A University of Queensland consumer law expert has urged businesses to review their customer contracts in the wake of a Federal Court decision about ‘extravagant’ late payment fees imposed by the ANZ Bank.
TC Beirne School of Law Senior Lecturer Dr Paul O’Shea said the case of Paccioco v ANZ Bank had implications for a range of businesses beyond the banking and finance sectors.
“The case found that certain late payment fees were ‘extravagant and unconscionable’ and constituted unenforceable penalties on consumers,” Dr O’Shea said.
“This test case will obviously have consequences for all banks and finance companies.
“In future they will have to demonstrate that fees for late payments reflect the actual cost incurred by the organisation as a result of a late payment by the consumer.”
In the ANZ case, the Federal Court found that where the bank took special action for a late payment, such as a phone call or letter, the charge to the customer was $35 despite only costing the bank around $3 to administer.
“In some cases, the bank did nothing except add the fee to the account and, in those cases the late payment only cost ANZ 50 cents,” Dr O’Shea said.
The principles of the Federal Court decision can be applied to a wide range of consumer contracts where the supplier imposes a fee for late payment or other so-called ‘exceptional’ events.

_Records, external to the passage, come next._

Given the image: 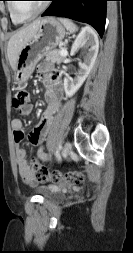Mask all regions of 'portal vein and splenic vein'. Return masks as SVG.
<instances>
[{"instance_id":"18ae733b","label":"portal vein and splenic vein","mask_w":133,"mask_h":253,"mask_svg":"<svg viewBox=\"0 0 133 253\" xmlns=\"http://www.w3.org/2000/svg\"><path fill=\"white\" fill-rule=\"evenodd\" d=\"M61 55L66 56L68 54L67 50L62 49L59 51Z\"/></svg>"}]
</instances>
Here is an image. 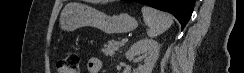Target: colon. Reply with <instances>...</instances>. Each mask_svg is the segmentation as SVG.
<instances>
[{
	"label": "colon",
	"mask_w": 244,
	"mask_h": 73,
	"mask_svg": "<svg viewBox=\"0 0 244 73\" xmlns=\"http://www.w3.org/2000/svg\"><path fill=\"white\" fill-rule=\"evenodd\" d=\"M80 55L77 52H70L57 62L59 73H79Z\"/></svg>",
	"instance_id": "1"
}]
</instances>
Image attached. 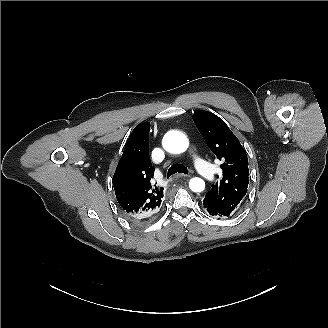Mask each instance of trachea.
I'll list each match as a JSON object with an SVG mask.
<instances>
[{"label": "trachea", "mask_w": 328, "mask_h": 328, "mask_svg": "<svg viewBox=\"0 0 328 328\" xmlns=\"http://www.w3.org/2000/svg\"><path fill=\"white\" fill-rule=\"evenodd\" d=\"M177 172L183 173V174H188L189 173L187 167L183 166L182 164H173L168 169L167 178H169L170 176H172L173 174H175Z\"/></svg>", "instance_id": "trachea-1"}]
</instances>
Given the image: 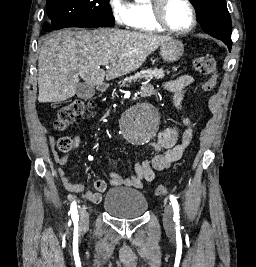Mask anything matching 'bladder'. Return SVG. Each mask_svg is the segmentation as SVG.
Listing matches in <instances>:
<instances>
[{"label":"bladder","instance_id":"1","mask_svg":"<svg viewBox=\"0 0 256 267\" xmlns=\"http://www.w3.org/2000/svg\"><path fill=\"white\" fill-rule=\"evenodd\" d=\"M147 206V199L140 191L128 188L111 189L102 204L109 214L121 218L140 216Z\"/></svg>","mask_w":256,"mask_h":267}]
</instances>
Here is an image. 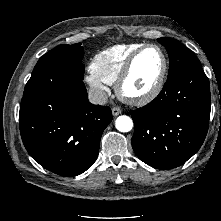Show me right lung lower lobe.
Returning a JSON list of instances; mask_svg holds the SVG:
<instances>
[{
	"label": "right lung lower lobe",
	"mask_w": 221,
	"mask_h": 221,
	"mask_svg": "<svg viewBox=\"0 0 221 221\" xmlns=\"http://www.w3.org/2000/svg\"><path fill=\"white\" fill-rule=\"evenodd\" d=\"M112 121L109 107L88 101L82 80L30 78L20 105L22 141L45 169L70 177L96 160L104 129Z\"/></svg>",
	"instance_id": "98d812e1"
}]
</instances>
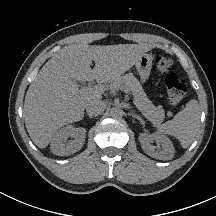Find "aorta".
Returning <instances> with one entry per match:
<instances>
[{
  "label": "aorta",
  "mask_w": 216,
  "mask_h": 216,
  "mask_svg": "<svg viewBox=\"0 0 216 216\" xmlns=\"http://www.w3.org/2000/svg\"><path fill=\"white\" fill-rule=\"evenodd\" d=\"M122 115H123V110L121 108H119V107H113V108H111V110H110V116L112 118L117 119V118L122 117Z\"/></svg>",
  "instance_id": "762f6f07"
}]
</instances>
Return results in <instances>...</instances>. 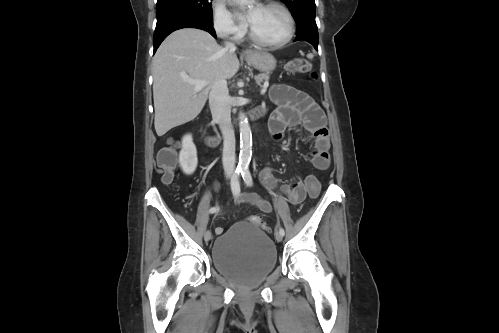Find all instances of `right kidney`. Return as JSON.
I'll use <instances>...</instances> for the list:
<instances>
[{
  "label": "right kidney",
  "mask_w": 499,
  "mask_h": 333,
  "mask_svg": "<svg viewBox=\"0 0 499 333\" xmlns=\"http://www.w3.org/2000/svg\"><path fill=\"white\" fill-rule=\"evenodd\" d=\"M178 162L183 173L186 175H191L195 172L198 164V158L196 146L193 143L191 134H187L182 138V146Z\"/></svg>",
  "instance_id": "1"
}]
</instances>
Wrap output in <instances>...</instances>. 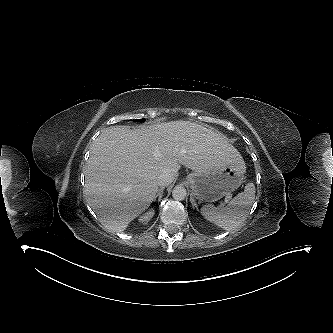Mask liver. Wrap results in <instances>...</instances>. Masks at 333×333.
Segmentation results:
<instances>
[{"label": "liver", "mask_w": 333, "mask_h": 333, "mask_svg": "<svg viewBox=\"0 0 333 333\" xmlns=\"http://www.w3.org/2000/svg\"><path fill=\"white\" fill-rule=\"evenodd\" d=\"M239 158L224 135L189 121L137 130L111 126L91 149L86 199L105 227L122 232L154 201L160 174L168 173L174 180L181 165L201 172Z\"/></svg>", "instance_id": "liver-1"}]
</instances>
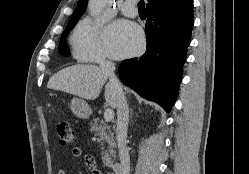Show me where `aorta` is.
<instances>
[{
  "label": "aorta",
  "instance_id": "obj_1",
  "mask_svg": "<svg viewBox=\"0 0 249 174\" xmlns=\"http://www.w3.org/2000/svg\"><path fill=\"white\" fill-rule=\"evenodd\" d=\"M107 0H89L88 9L91 16L96 17L105 8Z\"/></svg>",
  "mask_w": 249,
  "mask_h": 174
}]
</instances>
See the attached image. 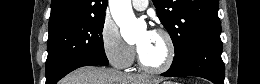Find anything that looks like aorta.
Wrapping results in <instances>:
<instances>
[{
    "label": "aorta",
    "instance_id": "762f6f07",
    "mask_svg": "<svg viewBox=\"0 0 260 84\" xmlns=\"http://www.w3.org/2000/svg\"><path fill=\"white\" fill-rule=\"evenodd\" d=\"M109 7L122 37L127 42L136 40L143 25L138 22L133 13L131 0H109Z\"/></svg>",
    "mask_w": 260,
    "mask_h": 84
}]
</instances>
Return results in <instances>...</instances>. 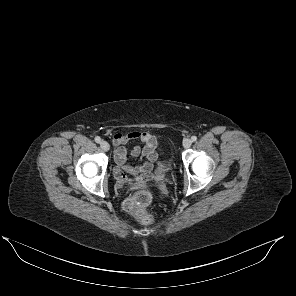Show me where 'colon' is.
<instances>
[{
    "label": "colon",
    "mask_w": 296,
    "mask_h": 296,
    "mask_svg": "<svg viewBox=\"0 0 296 296\" xmlns=\"http://www.w3.org/2000/svg\"><path fill=\"white\" fill-rule=\"evenodd\" d=\"M151 201L152 195L148 191H139L125 201L124 208L142 223L149 224L153 222V216L146 211V207Z\"/></svg>",
    "instance_id": "obj_1"
}]
</instances>
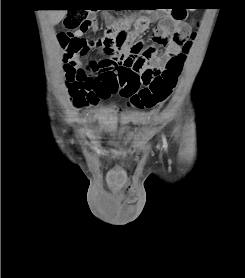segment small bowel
Instances as JSON below:
<instances>
[{"instance_id": "small-bowel-1", "label": "small bowel", "mask_w": 245, "mask_h": 278, "mask_svg": "<svg viewBox=\"0 0 245 278\" xmlns=\"http://www.w3.org/2000/svg\"><path fill=\"white\" fill-rule=\"evenodd\" d=\"M90 18L94 19V15L91 14ZM152 18L158 19L160 25L159 29L154 34V39L158 45L166 47L167 51L165 57L168 58L177 51V49L171 45V34L176 31L180 33V35L186 37L192 31L194 24L192 22L187 23L185 20H175L171 12L162 7L155 10ZM104 19L107 24H111L113 21V17L109 13H104ZM149 22V19H138L136 22V33H143L147 29ZM92 30L96 31L97 26H93ZM84 34V31L78 30L74 32L73 36L84 38ZM88 43L90 48L101 49L104 53V59L94 61L90 67L91 76L97 85L96 92L105 93L98 97L97 102L113 96L108 91L111 85V78L121 77L128 72L140 74L147 67L158 70H163L165 67L164 59L156 58L154 54L141 56L133 52L131 53L126 45L120 46L116 44L113 36L109 34L99 39H90ZM149 49H153V47L145 48V50ZM76 65L79 69L86 71L83 64L79 63V61H76ZM149 120V113L137 114L126 119L127 122H138L142 124L148 123ZM112 123L113 119L110 116L101 115L96 120L97 127L93 132H100L109 127Z\"/></svg>"}]
</instances>
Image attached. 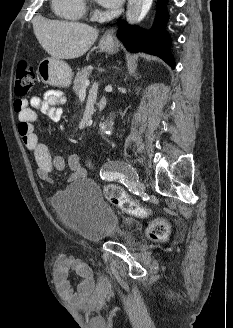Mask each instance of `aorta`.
Segmentation results:
<instances>
[{"label": "aorta", "mask_w": 233, "mask_h": 328, "mask_svg": "<svg viewBox=\"0 0 233 328\" xmlns=\"http://www.w3.org/2000/svg\"><path fill=\"white\" fill-rule=\"evenodd\" d=\"M153 0H128L127 11H126V19L128 23L133 24L137 20L143 19L146 14L148 13ZM114 122L107 121L103 123L102 129L107 130L105 131L106 134L111 133V129Z\"/></svg>", "instance_id": "762f6f07"}]
</instances>
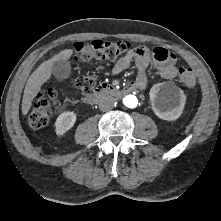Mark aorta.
I'll return each instance as SVG.
<instances>
[{"mask_svg": "<svg viewBox=\"0 0 221 221\" xmlns=\"http://www.w3.org/2000/svg\"><path fill=\"white\" fill-rule=\"evenodd\" d=\"M123 103L128 108H135L138 105V100L134 95H127L123 98Z\"/></svg>", "mask_w": 221, "mask_h": 221, "instance_id": "1", "label": "aorta"}]
</instances>
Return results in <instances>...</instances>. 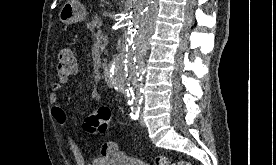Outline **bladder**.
I'll use <instances>...</instances> for the list:
<instances>
[{
  "mask_svg": "<svg viewBox=\"0 0 276 165\" xmlns=\"http://www.w3.org/2000/svg\"><path fill=\"white\" fill-rule=\"evenodd\" d=\"M109 165H149L145 161L124 154L115 155Z\"/></svg>",
  "mask_w": 276,
  "mask_h": 165,
  "instance_id": "31cf9c89",
  "label": "bladder"
}]
</instances>
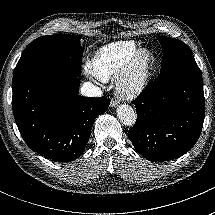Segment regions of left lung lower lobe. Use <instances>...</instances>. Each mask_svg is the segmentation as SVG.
Returning <instances> with one entry per match:
<instances>
[{"label":"left lung lower lobe","instance_id":"0a47b994","mask_svg":"<svg viewBox=\"0 0 215 215\" xmlns=\"http://www.w3.org/2000/svg\"><path fill=\"white\" fill-rule=\"evenodd\" d=\"M137 121L128 131L135 149L150 161H169L198 140L205 117L201 71L189 62L160 74L133 101Z\"/></svg>","mask_w":215,"mask_h":215}]
</instances>
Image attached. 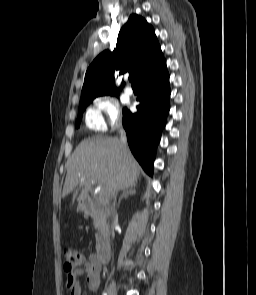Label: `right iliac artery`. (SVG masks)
<instances>
[{"label":"right iliac artery","mask_w":256,"mask_h":295,"mask_svg":"<svg viewBox=\"0 0 256 295\" xmlns=\"http://www.w3.org/2000/svg\"><path fill=\"white\" fill-rule=\"evenodd\" d=\"M103 295H107V293H103Z\"/></svg>","instance_id":"82829eb1"}]
</instances>
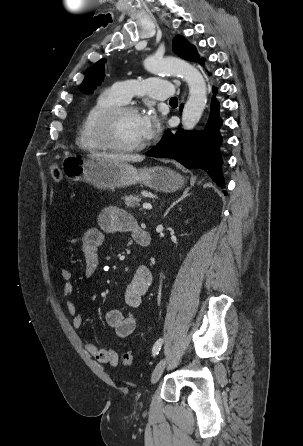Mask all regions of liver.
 I'll return each instance as SVG.
<instances>
[{
    "mask_svg": "<svg viewBox=\"0 0 303 446\" xmlns=\"http://www.w3.org/2000/svg\"><path fill=\"white\" fill-rule=\"evenodd\" d=\"M92 158L110 161V162H141L144 156L141 155H125V154H107V153H93Z\"/></svg>",
    "mask_w": 303,
    "mask_h": 446,
    "instance_id": "1",
    "label": "liver"
}]
</instances>
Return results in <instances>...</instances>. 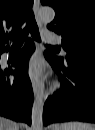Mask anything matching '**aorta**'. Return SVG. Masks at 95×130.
<instances>
[{
    "label": "aorta",
    "instance_id": "aorta-1",
    "mask_svg": "<svg viewBox=\"0 0 95 130\" xmlns=\"http://www.w3.org/2000/svg\"><path fill=\"white\" fill-rule=\"evenodd\" d=\"M55 12L50 7H42L37 12V18L45 23L53 21ZM45 92L44 87H41L35 94L31 113V130H43V106Z\"/></svg>",
    "mask_w": 95,
    "mask_h": 130
}]
</instances>
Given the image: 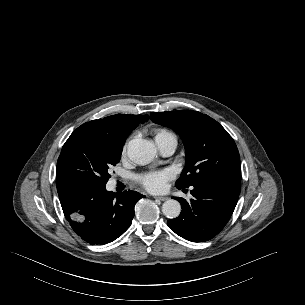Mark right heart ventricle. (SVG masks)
<instances>
[{
  "mask_svg": "<svg viewBox=\"0 0 305 305\" xmlns=\"http://www.w3.org/2000/svg\"><path fill=\"white\" fill-rule=\"evenodd\" d=\"M174 137V134L165 129H158L155 131V140H162L166 138Z\"/></svg>",
  "mask_w": 305,
  "mask_h": 305,
  "instance_id": "e07e8e85",
  "label": "right heart ventricle"
}]
</instances>
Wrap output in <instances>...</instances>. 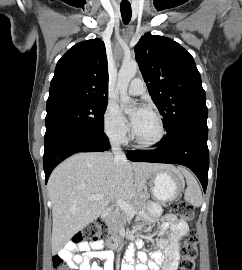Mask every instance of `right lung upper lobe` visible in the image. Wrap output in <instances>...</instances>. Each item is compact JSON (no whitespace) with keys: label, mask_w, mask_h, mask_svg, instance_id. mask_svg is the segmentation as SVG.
Listing matches in <instances>:
<instances>
[{"label":"right lung upper lobe","mask_w":242,"mask_h":270,"mask_svg":"<svg viewBox=\"0 0 242 270\" xmlns=\"http://www.w3.org/2000/svg\"><path fill=\"white\" fill-rule=\"evenodd\" d=\"M70 100H108L107 56L101 39L74 45L58 61L47 105Z\"/></svg>","instance_id":"cb5924a9"}]
</instances>
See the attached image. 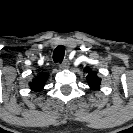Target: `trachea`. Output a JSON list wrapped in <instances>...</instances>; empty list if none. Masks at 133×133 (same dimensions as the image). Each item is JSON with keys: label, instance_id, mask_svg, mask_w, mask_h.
I'll return each mask as SVG.
<instances>
[{"label": "trachea", "instance_id": "trachea-1", "mask_svg": "<svg viewBox=\"0 0 133 133\" xmlns=\"http://www.w3.org/2000/svg\"><path fill=\"white\" fill-rule=\"evenodd\" d=\"M65 48L64 46L60 45L56 47V49L53 52V60L55 63H61L64 58Z\"/></svg>", "mask_w": 133, "mask_h": 133}]
</instances>
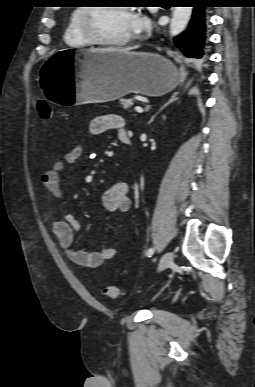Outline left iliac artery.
I'll return each mask as SVG.
<instances>
[{"label": "left iliac artery", "mask_w": 255, "mask_h": 387, "mask_svg": "<svg viewBox=\"0 0 255 387\" xmlns=\"http://www.w3.org/2000/svg\"><path fill=\"white\" fill-rule=\"evenodd\" d=\"M153 253H154V249H153V248H150V249H148V251L146 252V255H147V257H151V256L153 255Z\"/></svg>", "instance_id": "44dca946"}]
</instances>
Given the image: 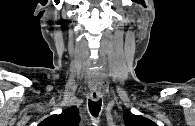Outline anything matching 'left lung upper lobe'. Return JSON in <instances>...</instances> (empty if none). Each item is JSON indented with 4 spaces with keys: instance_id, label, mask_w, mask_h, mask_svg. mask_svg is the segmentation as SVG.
<instances>
[{
    "instance_id": "1",
    "label": "left lung upper lobe",
    "mask_w": 195,
    "mask_h": 126,
    "mask_svg": "<svg viewBox=\"0 0 195 126\" xmlns=\"http://www.w3.org/2000/svg\"><path fill=\"white\" fill-rule=\"evenodd\" d=\"M125 126H157L153 121L131 112L124 114Z\"/></svg>"
}]
</instances>
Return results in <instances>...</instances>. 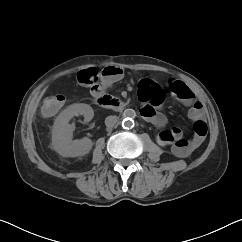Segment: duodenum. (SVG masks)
<instances>
[{"mask_svg":"<svg viewBox=\"0 0 242 242\" xmlns=\"http://www.w3.org/2000/svg\"><path fill=\"white\" fill-rule=\"evenodd\" d=\"M93 100L95 104L101 108L112 110H122L125 108V103L123 101L103 93L94 94Z\"/></svg>","mask_w":242,"mask_h":242,"instance_id":"duodenum-1","label":"duodenum"}]
</instances>
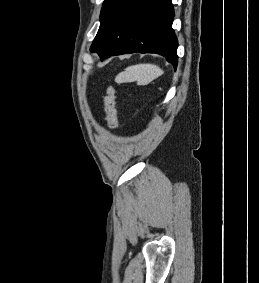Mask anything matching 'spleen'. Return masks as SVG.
Masks as SVG:
<instances>
[{
  "label": "spleen",
  "instance_id": "1",
  "mask_svg": "<svg viewBox=\"0 0 259 283\" xmlns=\"http://www.w3.org/2000/svg\"><path fill=\"white\" fill-rule=\"evenodd\" d=\"M163 74V70L154 64H138L130 66L118 75L122 82L137 81L139 85H147Z\"/></svg>",
  "mask_w": 259,
  "mask_h": 283
}]
</instances>
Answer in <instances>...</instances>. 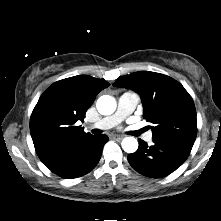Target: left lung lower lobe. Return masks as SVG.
Masks as SVG:
<instances>
[{
    "mask_svg": "<svg viewBox=\"0 0 221 221\" xmlns=\"http://www.w3.org/2000/svg\"><path fill=\"white\" fill-rule=\"evenodd\" d=\"M192 145L153 138V145L139 139V148L128 155L130 165L140 174L161 178L175 171L189 156Z\"/></svg>",
    "mask_w": 221,
    "mask_h": 221,
    "instance_id": "obj_1",
    "label": "left lung lower lobe"
}]
</instances>
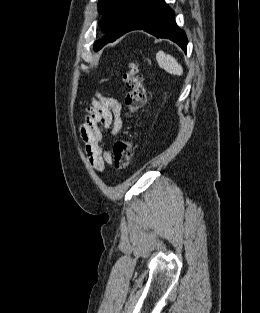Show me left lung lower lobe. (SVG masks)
Returning a JSON list of instances; mask_svg holds the SVG:
<instances>
[{
	"label": "left lung lower lobe",
	"mask_w": 260,
	"mask_h": 313,
	"mask_svg": "<svg viewBox=\"0 0 260 313\" xmlns=\"http://www.w3.org/2000/svg\"><path fill=\"white\" fill-rule=\"evenodd\" d=\"M133 30H144L157 38L170 39L186 52L187 37L185 32L178 28L173 10L163 0H154L138 15L123 34Z\"/></svg>",
	"instance_id": "1"
}]
</instances>
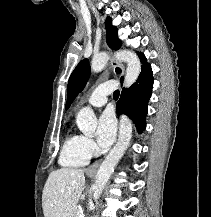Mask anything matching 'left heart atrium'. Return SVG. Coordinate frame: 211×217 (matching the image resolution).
Returning <instances> with one entry per match:
<instances>
[{
  "mask_svg": "<svg viewBox=\"0 0 211 217\" xmlns=\"http://www.w3.org/2000/svg\"><path fill=\"white\" fill-rule=\"evenodd\" d=\"M116 136V121L114 115L107 111L101 115L97 128V141L101 147H109Z\"/></svg>",
  "mask_w": 211,
  "mask_h": 217,
  "instance_id": "39dd6f15",
  "label": "left heart atrium"
}]
</instances>
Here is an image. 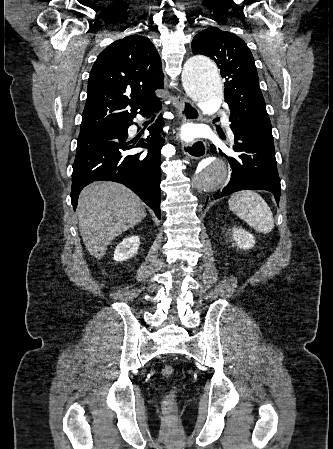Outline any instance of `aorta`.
Here are the masks:
<instances>
[{"instance_id": "aorta-1", "label": "aorta", "mask_w": 333, "mask_h": 449, "mask_svg": "<svg viewBox=\"0 0 333 449\" xmlns=\"http://www.w3.org/2000/svg\"><path fill=\"white\" fill-rule=\"evenodd\" d=\"M182 84L187 95L199 105L214 106L223 100L218 68L207 56L194 55L185 62ZM227 178V161L219 155L200 160L189 175L191 188L201 193L220 190Z\"/></svg>"}]
</instances>
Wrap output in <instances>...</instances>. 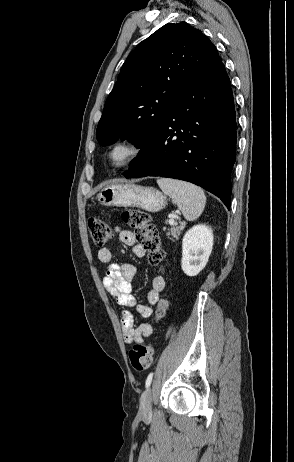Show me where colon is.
<instances>
[{
    "mask_svg": "<svg viewBox=\"0 0 294 462\" xmlns=\"http://www.w3.org/2000/svg\"><path fill=\"white\" fill-rule=\"evenodd\" d=\"M123 221L129 225L135 235L138 245L147 253L149 262L153 265H162L164 251L161 247L160 238L155 225L149 214L140 210H128L122 215ZM91 239L96 246L102 247L111 238V227L104 219L92 217L88 221ZM168 301L161 300L157 309L156 319L165 316ZM154 348L152 345L137 343L129 351V359L133 368L137 371L148 369L153 361Z\"/></svg>",
    "mask_w": 294,
    "mask_h": 462,
    "instance_id": "obj_1",
    "label": "colon"
}]
</instances>
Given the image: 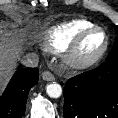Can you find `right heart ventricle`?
Segmentation results:
<instances>
[{"label":"right heart ventricle","instance_id":"e07e8e85","mask_svg":"<svg viewBox=\"0 0 118 118\" xmlns=\"http://www.w3.org/2000/svg\"><path fill=\"white\" fill-rule=\"evenodd\" d=\"M92 26H95L94 23L86 19H76L56 25L47 32L44 47L50 53L59 54L71 45L80 32Z\"/></svg>","mask_w":118,"mask_h":118}]
</instances>
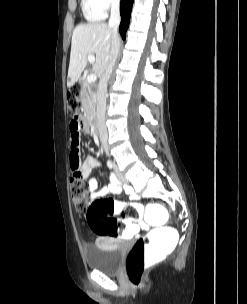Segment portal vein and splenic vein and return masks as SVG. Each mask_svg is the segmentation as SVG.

He said industries likely to be affected included car hire, equipment rentals, electrical goods rentals, gym memberships, mobile phone contracts, weight loss clubs and plans and even travel agencies and airlines.
“All these businesses should be reviewing their contracts to make sure that any late payment or ‘exception’ fee is a genuine pre-estimate of the cost of the loss or damage caused by the consumer’s action,” Dr O’Shea said.
“Contracts can include fixed damages clauses to compensate parties for loss but they cannot impose ‘penalties’ which are like a fine. Only the government can do that.”